Exercise directions: Where the data below contains pictures, omit them; output the rest word for word.

Exercise data:
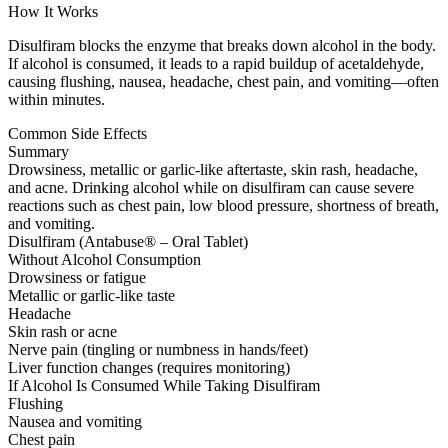
How It Works
Disulfiram blocks the enzyme that breaks down alcohol in the body.
If alcohol is consumed, it leads to a rapid buildup of acetaldehyde,
causing flushing, nausea, headache, chest pain, and vomiting—often
within minutes.
Common Side Effects
Summary
Drowsiness, metallic or garlic-like aftertaste, skin rash, headache,
and acne. Drinking alcohol while on disulfiram can cause severe
reactions such as chest pain, low blood pressure, shortness of breath,
and vomiting.
Disulfiram (Antabuse® – Oral Tablet)
Without Alcohol Consumption
Drowsiness or fatigue
Metallic or garlic-like taste
Headache
Skin rash or acne
Nerve pain (tingling or numbness in hands/feet)
Liver function changes (requires monitoring)
If Alcohol Is Consumed While Taking Disulfiram
Flushing
Nausea and vomiting
Chest pain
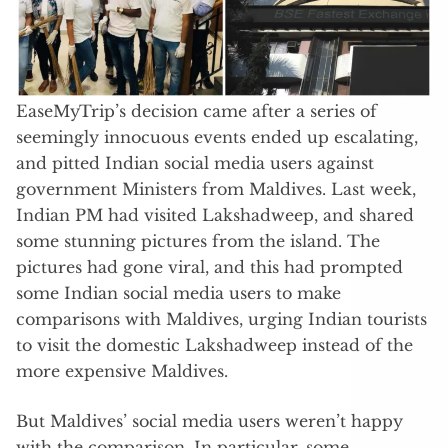
EaseMyTrip’s decision came after a series of
seemingly innocuous events ended up escalating,
and pitted Indian social media users against
government Ministers from Maldives. Last week,
Indian PM had visited Lakshadweep, and shared
some stunning pictures from the island. The
pictures had gone viral, and this had prompted
some Indian social media users to make
comparisons with Maldives, urging Indian tourists
to visit the domestic Lakshadweep instead of the
more expensive Maldives.
But Maldives’ social media users weren’t happy
with the comparison. In particular, some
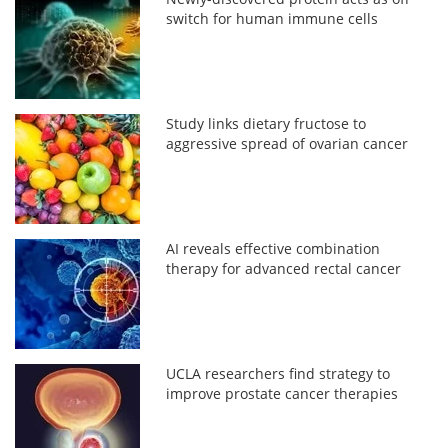
switch for human immune cells
Study links dietary fructose to
aggressive spread of ovarian cancer
AI reveals effective combination
therapy for advanced rectal cancer
UCLA researchers find strategy to
improve prostate cancer therapies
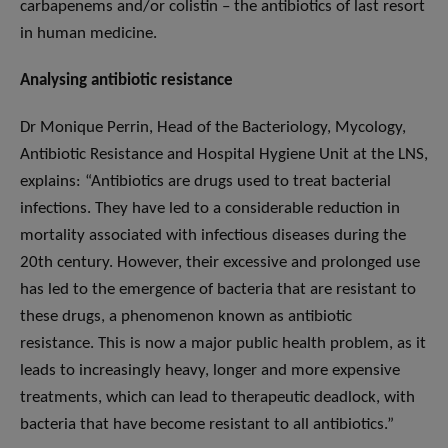
carbapenems and/or colistin – the antibiotics of last resort
in human medicine.
Analysing antibiotic resistance
Dr Monique Perrin, Head of the Bacteriology, Mycology,
Antibiotic Resistance and Hospital Hygiene Unit at the LNS,
explains: “Antibiotics are drugs used to treat bacterial
infections. They have led to a considerable reduction in
mortality associated with infectious diseases during the
20th century. However, their excessive and prolonged use
has led to the emergence of bacteria that are resistant to
these drugs, a phenomenon known as antibiotic
resistance. This is now a major public health problem, as it
leads to increasingly heavy, longer and more expensive
treatments, which can lead to therapeutic deadlock, with
bacteria that have become resistant to all antibiotics.”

Answer to this task:
How It Works
Disulfiram blocks the enzyme that breaks down alcohol in the body.
If alcohol is consumed, it leads to a rapid buildup of acetaldehyde,
causing flushing, nausea, headache, chest pain, and vomiting—often
within minutes.
Common Side Effects
Summary
Drowsiness, metallic or garlic-like aftertaste, skin rash, headache,
and acne. Drinking alcohol while on disulfiram can cause severe
reactions such as chest pain, low blood pressure, shortness of breath,
and vomiting.
Disulfiram (Antabuse® – Oral Tablet)
Without Alcohol Consumption
Drowsiness or fatigue
Metallic or garlic-like taste
Headache
Skin rash or acne
Nerve pain (tingling or numbness in hands/feet)
Liver function changes (requires monitoring)
If Alcohol Is Consumed While Taking Disulfiram
Flushing
Nausea and vomiting
Chest pain
EaseMyTrip’s decision came after a series of
seemingly innocuous events ended up escalating,
and pitted Indian social media users against
government Ministers from Maldives. Last week,
Indian PM had visited Lakshadweep, and shared
some stunning pictures from the island. The
pictures had gone viral, and this had prompted
some Indian social media users to make
comparisons with Maldives, urging Indian tourists
to visit the domestic Lakshadweep instead of the
more expensive Maldives.
But Maldives’ social media users weren’t happy
with the comparison. In particular, some
switch for human immune cells
Study links dietary fructose to
aggressive spread of ovarian cancer
AI reveals effective combination
therapy for advanced rectal cancer
UCLA researchers find strategy to
improve prostate cancer therapies
carbapenems and/or colistin – the antibiotics of last resort
in human medicine.
Analysing antibiotic resistance
Dr Monique Perrin, Head of the Bacteriology, Mycology,
Antibiotic Resistance and Hospital Hygiene Unit at the LNS,
explains: “Antibiotics are drugs used to treat bacterial
infections. They have led to a considerable reduction in
mortality associated with infectious diseases during the
20th century. However, their excessive and prolonged use
has led to the emergence of bacteria that are resistant to
these drugs, a phenomenon known as antibiotic
resistance. This is now a major public health problem, as it
leads to increasingly heavy, longer and more expensive
treatments, which can lead to therapeutic deadlock, with
bacteria that have become resistant to all antibiotics.”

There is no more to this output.